7. Legs-Up-the-Wall (Viparita Karani)

This is your ultimate chill-out pose. It requires almost no effort and gives your body the chance to reset and digest.

How to do it:
Lie on your back and scoot your hips close to a wall. Extend your legs up so they’re resting against the wall. Your arms can rest at your sides, palms facing up. Close your eyes and relax here for 5 to 10 minutes.

Why it works:
Reversing gravity helps drain excess fluid and encourages blood flow to your digestive organs. Plus, it calms your nervous system, which is key for reducing bloating and discomfort.
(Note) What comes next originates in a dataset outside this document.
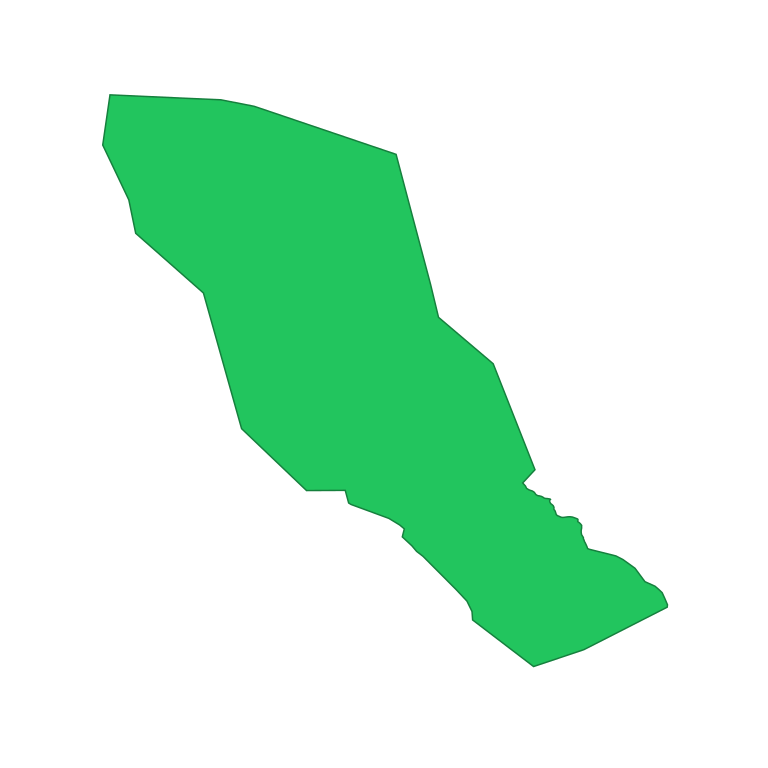 Santa María Texcatitlán, Oaxaca, Mexico (Equal Earth projection), rotated 277°
{"feature_id": "50627088B79643690823541", "entity_name": "Santa María Texcatitlán", "entity_type": "district", "adm_level": 2, "iso_a3": "MEX", "parent_name": "Mexico", "parent_adm1": "Oaxaca", "projection": "equal_earth", "projection_center": [-97.07, 17.719], "detail": "fine", "context": "isolated", "style": "filled", "palette": "green", "viewbox_px": 768, "rotation_deg": 277, "n_neighbors": 0, "source": "geoboundaries", "source_scale": "gbopen_adm2", "svg_char_len": 1620}
<svg xmlns="http://www.w3.org/2000/svg" viewBox="0 0 768 768"><g transform="rotate(277 384 384)"><path d="M121.8,566.9L144.7,614.8L197.0,692.3L199.4,692.3L205.6,688.7L210.8,685.5L213.4,682.0L216.3,677.7L219.6,667.1L231.7,655.6L238.8,642.7L241.6,635.2L245.0,607.8L245.5,606.1L246.9,605.5L248.6,604.5L250.7,603.2L252.0,602.2L253.6,601.5L254.6,600.8L255.9,600.6L256.4,600.2L257.5,599.3L258.5,598.5L260.4,597.9L262.2,597.6L263.6,597.6L264.5,597.7L265.3,597.7L266.7,597.5L267.8,597.4L268.5,596.7L269.2,596.0L270.1,594.8L270.6,593.9L271.0,593.1L271.4,593.0L272.5,593.1L273.2,593.0L273.6,592.6L274.0,591.2L274.4,589.6L274.9,587.2L274.9,584.6L274.6,582.8L274.1,580.8L273.6,579.0L273.3,577.4L273.4,575.8L274.0,574.0L274.5,572.1L275.4,570.9L276.5,570.4L278.5,569.5L279.5,568.8L280.1,568.0L280.8,567.8L282.0,567.8L283.1,567.3L283.9,566.7L284.9,565.3L285.5,564.2L286.7,563.2L287.5,562.8L288.6,562.6L289.3,562.9L289.6,563.3L290.0,563.0L290.1,562.5L290.1,561.8L290.2,560.1L290.1,558.5L290.2,557.1L291.0,555.6L291.6,554.0L291.9,551.9L291.9,550.4L292.3,549.2L292.7,548.4L293.1,547.9L294.4,546.8L295.2,545.8L296.0,543.9L296.2,542.5L296.7,540.6L297.8,538.2L299.9,536.9L302.7,533.7L317.3,544.3L417.4,489.9L456.8,430.0L488.5,418.1L552.2,392.5L613.4,368.0L643.8,221.3L646.2,187.4L643.2,149.5L637.6,76.8L586.9,75.7L558.0,94.1L535.6,108.3L503.3,119.2L482.6,149.5L452.3,193.7L322.3,248.1L268.8,320.1L273.7,358.5L261.6,363.4L260.4,366.0L251.2,405.2L246.0,416.7L242.7,421.8L234.5,420.8L226.8,431.4L221.8,436.8L217.8,443.6L188.8,480.6L178.6,492.8L168.9,499.1L160.6,500.7L121.8,566.9Z" fill="#22c55e" stroke="#15803d" stroke-width="1.5"/></g></svg>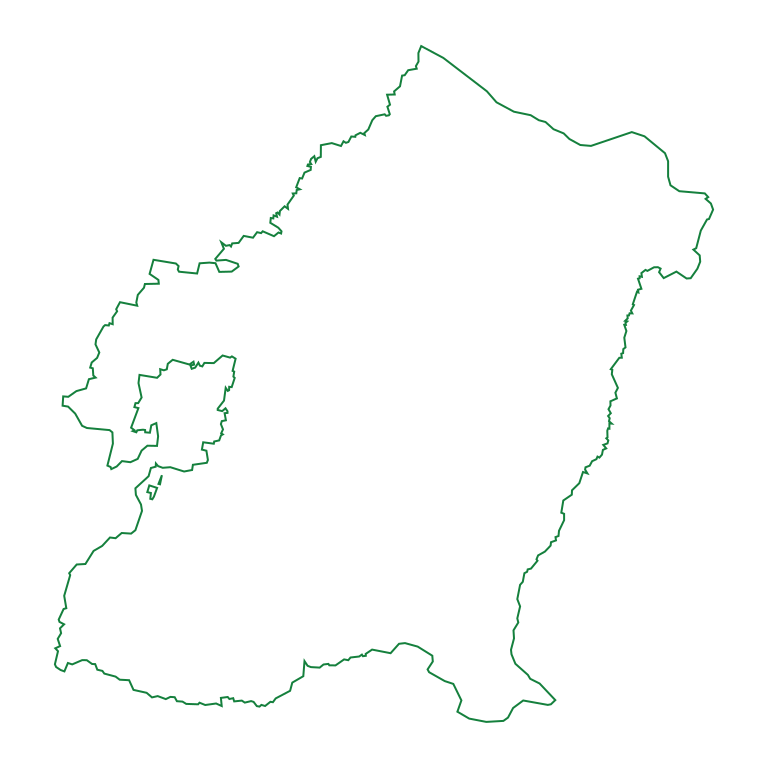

Bonus Tips While You Breathe Through These Poses:

  • Keep your breath slow and steady. Try inhaling through your nose for 4 counts and exhaling for 6. That longer exhale helps signal your body to relax.
  • Don’t force the poses. The goal is to soothe your system, not stretch yourself into a pretzel.
  • Add a warm compress to your belly if you’re practicing at home. It can be comforting and help your muscles soften.

Final Thoughts

Gas and bloating aren’t just uncomfortable—they can throw off your whole day. But you don’t have to tough it out. These yoga poses are like a natural massage for your insides, gently encouraging your digestive system to do its thing. Whether you’re dealing with post-meal puffiness, stress-related tension, or just a sluggish gut, a few minutes of mindful movement can make a world of difference.